Em 5 de março, o governo elevou seu alerta de viagem para os Emirados Árabes Unidos e outros cinco países para o nível 3, desaconselhando todas as viagens. Continua a fornecer atualizações aos usuários cadastrados no Tabi-Regi três vezes ao dia.

Em uma grande operação de evacuação anterior, o governo repatriou 828 pessoas de Wuhan, na China, em cinco voos fretados entre janeiro e fevereiro de 2020, em meio à pandemia do novo coronavírus.

"Esta será, mais uma vez, uma das maiores evacuações de cidadãos japoneses que já realizamos", disse um alto funcionário do Ministério das Relações Exteriores. "O número total de pessoas evacuadas poderá chegar a mil."

O governo também evacuou cidadãos japoneses de ônibus durante a Guerra dos Doze Dias entre Israel e Irã, em junho.

Desta vez, trata-se do fretamento de aviões, pois os países do Golfo que abrigam bases militares americanas foram alvo de ataques iranianos, resultando no fechamento de aeroportos e em cancelamentos generalizados de voos.

As operações aéreas comerciais permanecem limitadas nos Emirados Árabes Unidos, onde o principal aeroporto da capital, Abu Dhabi, foi atacado.

Como resultado, muitos viajantes se viram retidos em todo o Oriente Médio, com a crise coincidindo com a alta temporada de viagens de formatura.

Em princípio, os passageiros pagam pelos voos fretados.
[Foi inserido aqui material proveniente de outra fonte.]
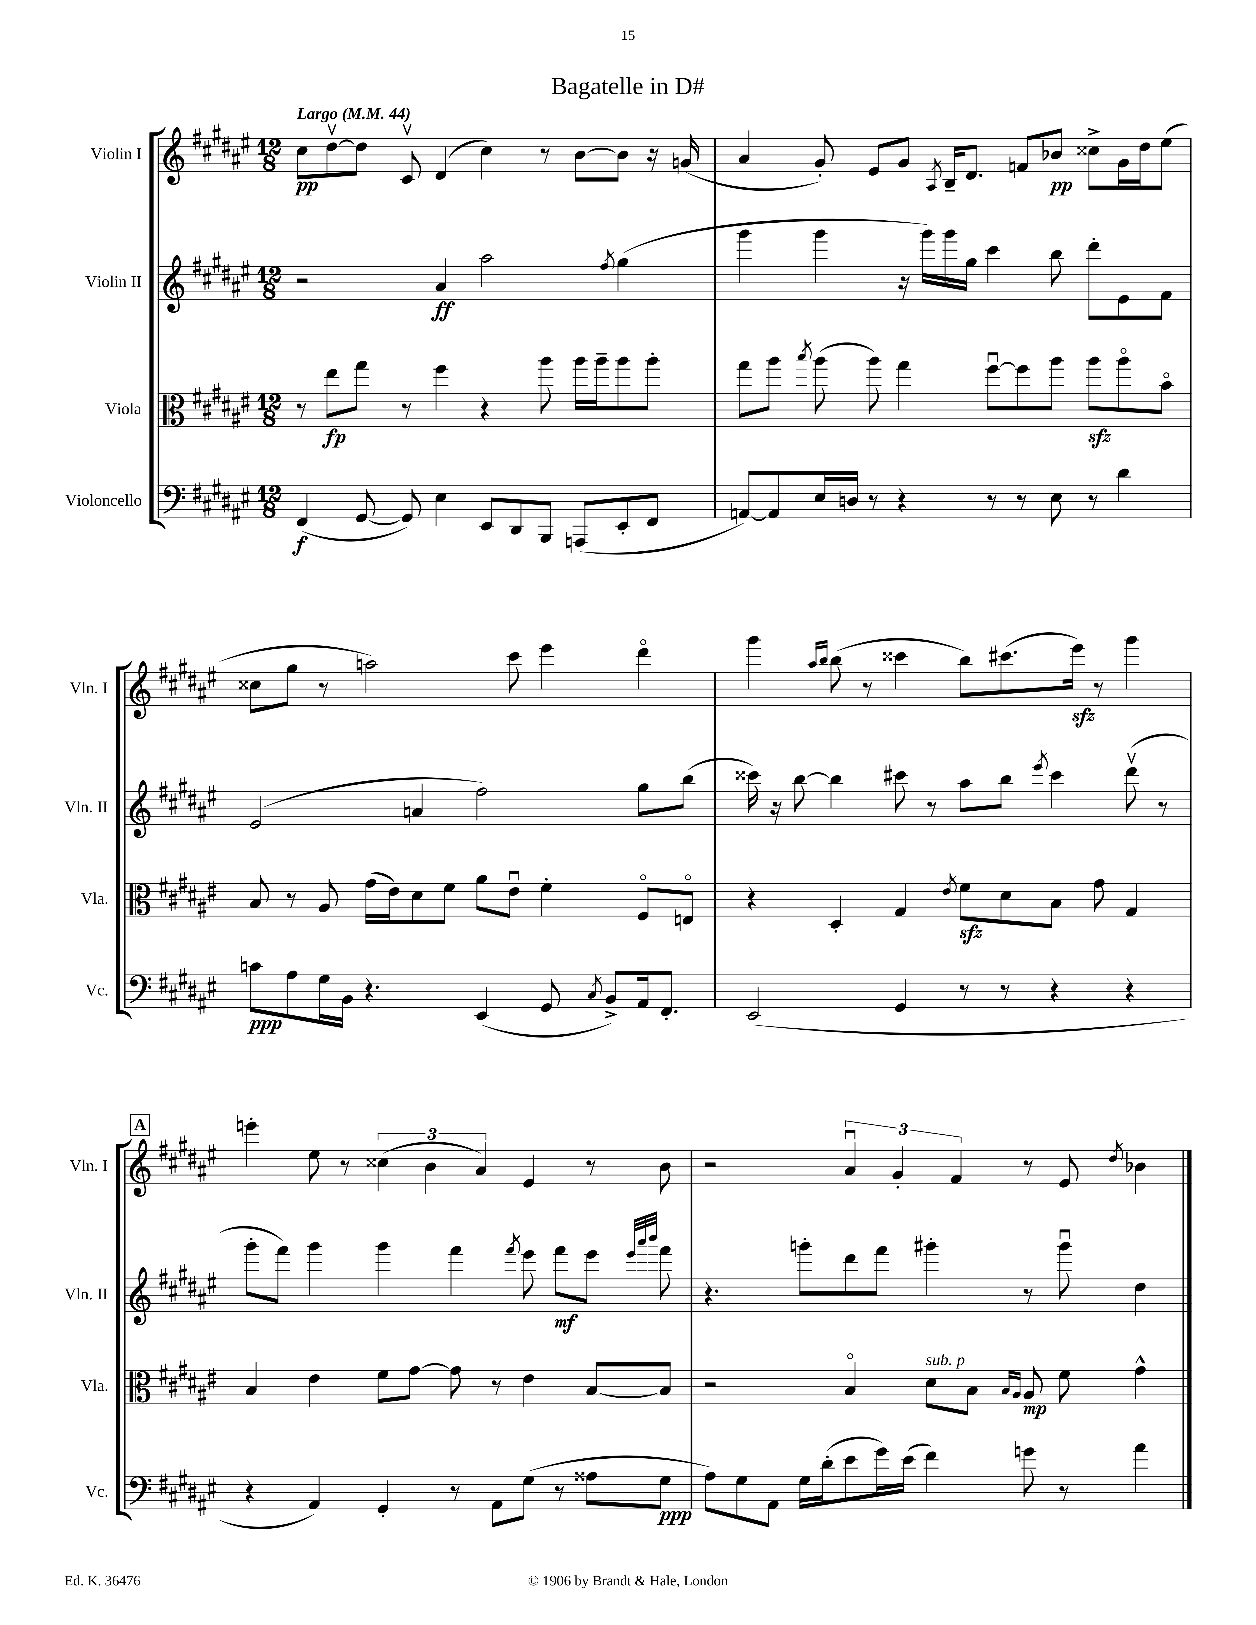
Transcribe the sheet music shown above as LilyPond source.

\header { title = "Bagatelle in D#" }
<<
\new StaffGroup <<
\new Staff = "s0" \with { instrumentName = "Violin I" shortInstrumentName = "Vln. I" } {
    \clef treble \key fis \major \numericTimeSignature \time 12/8 \tempo "Largo" 4 = 44
    \autoBeamOff cis''8[\pp dis''8~\upbow dis''8] cis'8\upbow dis'4( cis''4) r8 b'8[~ b'8] r16 g'16( |
    ais'4 gis'8-.) eis'8[ gis'8] \acciaccatura { ais8 } b16[-- dis'8.] f'8[ bes'8]\pp cisis''8[-> gis'16 dis''16 eis''8]( |
    cisis''8[ gis''8] r8 a''2) cis'''8 eis'''4 dis'''4\flageolet |
    gis'''4 \grace { ais''16[ b''16] } b''8( r8 cisis'''4 b''8[) cis'''8.( eis'''16]\sfz) r8 gis'''4 |
    \mark \markup { \box "A" } e'''4-. eis''8 r8 \tuplet 3/2 { cisis''4( b'4 ais'4) } eis'4 r8 b'8 |
    r2 \tuplet 3/2 { ais'4\downbow gis'4-. fis'4 } r8 eis'8 \acciaccatura { dis''8 } bes'4 \bar "|." |
}
\new Staff = "s1" \with { instrumentName = "Violin II" shortInstrumentName = "Vln. II" } {
    \clef treble \key fis \major \numericTimeSignature \time 12/8
    \autoBeamOff r2 ais'4\ff ais''2 \acciaccatura { fis''8 } gis''4( |
    gis'''4 gis'''4 r16 gis'''16[) gis'''16 gis''16] cis'''4 b''8 dis'''8[-. eis'8 fis'8] |
    eis'2( a'4 fis''2) gis''8[ b''8]( |
    cisis'''16) r16 b''8~ b''4 cis'''8 r8 ais''8[ b''8] \acciaccatura { eis'''8 } cis'''4 dis'''8\upbow( r8 |
    \mark \markup { \box "A" } gis'''8[-. fis'''8]) gis'''4 gis'''4 fis'''4 \acciaccatura { fis'''8 } eis'''8 fis'''8[\mf eis'''8] \grace { eis'''32[ ais'''32 b'''32] } fis'''8 |
    r4. g'''8[-. dis'''8 fis'''8] gis'''4-. r8 gis'''8\downbow dis''4 \bar "|." |
}
\new Staff = "s2" \with { instrumentName = "Viola" shortInstrumentName = "Vla." } {
    \clef alto \key fis \major \numericTimeSignature \time 12/8
    \autoBeamOff r8 eis''8[\fp gis''8] r8 fis''4 r4 ais''8 ais''16[ ais''16-- ais''8 ais''8]-. |
    gis''8[ ais''8] \acciaccatura { b''8 } ais''8( ais''8) gis''4 fis''8[~\downbow fis''8 ais''8] ais''8[\sfz ais''8\flageolet b'8]\flageolet |
    b8 r8 ais8 gis'16[( eis'16) dis'8 fis'8] ais'8[ eis'8]\downbow fis'4-. fis8[\flageolet e8]\flageolet |
    r4 dis4-. gis4 \acciaccatura { eis'8 } fis'8[\sfz dis'8 b8] gis'8 gis4 |
    \mark \markup { \box "A" } b4 eis'4 fis'8[ gis'8]~ gis'8 r8 eis'4 b8[~ b8] |
    r2 b4\flageolet dis'8[^\markup { \italic "sub. p" } b8] \grace { b16[ ais16] } ais8\mp fis'8 gis'4-^ \bar "|." |
}
\new Staff = "s3" \with { instrumentName = "Violoncello" shortInstrumentName = "Vc." } {
    \clef bass \key fis \major \numericTimeSignature \time 12/8
    \autoBeamOff fis,4\f( gis,8~ gis,8) eis4 eis,8[ dis,8 b,,8] a,,8[( eis,8-. fis,8] |
    a,8[~) a,8 eis16 d16] r8 r4 r8 r8 eis8 r8 dis'4 |
    c'8[\ppp ais8 gis16 b,16] r4. eis,4( gis,8 \acciaccatura { cis8 } b,8[->) ais,16 fis,8.]-. |
    eis,2( gis,4 r8 r8 r4 r4 |
    \mark \markup { \box "A" } r4 ais,4) gis,4-. r8 ais,8[ gis8]( r8 aisis8[ gis8]\ppp |
    ais8[) gis8 ais,8] gis16[ dis'16-.( eis'8 gis'16) eis'16]( fis'4) g'8 r8 ais'4 \bar "|." |
}
>>
>>
\layout { \context { \Score \remove "Bar_number_engraver" } }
Mas o governo os forneceu gratuitamente desta vez devido à "situação repentina e em grande parte inevitável", segundo um alto funcionário do Ministério das Relações Exteriores.

Os esforços de evacuação anteriores também forneceram lições a serem aprendidas.

Em agosto de 2021, quando o grupo islâmico Taliban assumiu o poder no Afeganistão, a capital Cabul entrou em colapso mais rápido do que o esperado.

Das aproximadamente 500 pessoas elegíveis para evacuação, apenas um cidadão japonês e 14 afegãos conseguiram embarcar em um avião das Forças de Autodefesa devido a uma decisão tardia de enviar as Forças de Autodefesa.

Desde 8 de março, o governo mantém um avião de transporte das forças de segurança em prontidão nas Maldivas, no Oceano Índico, para garantir que as forças de segurança "possam responder rapidamente, se necessário", disse Kihara.

"Em determinado momento, a abordagem evoluiu para a ideia de que é aceitável mesmo que os preparativos acabem sendo inúteis", explicou uma fonte do governo.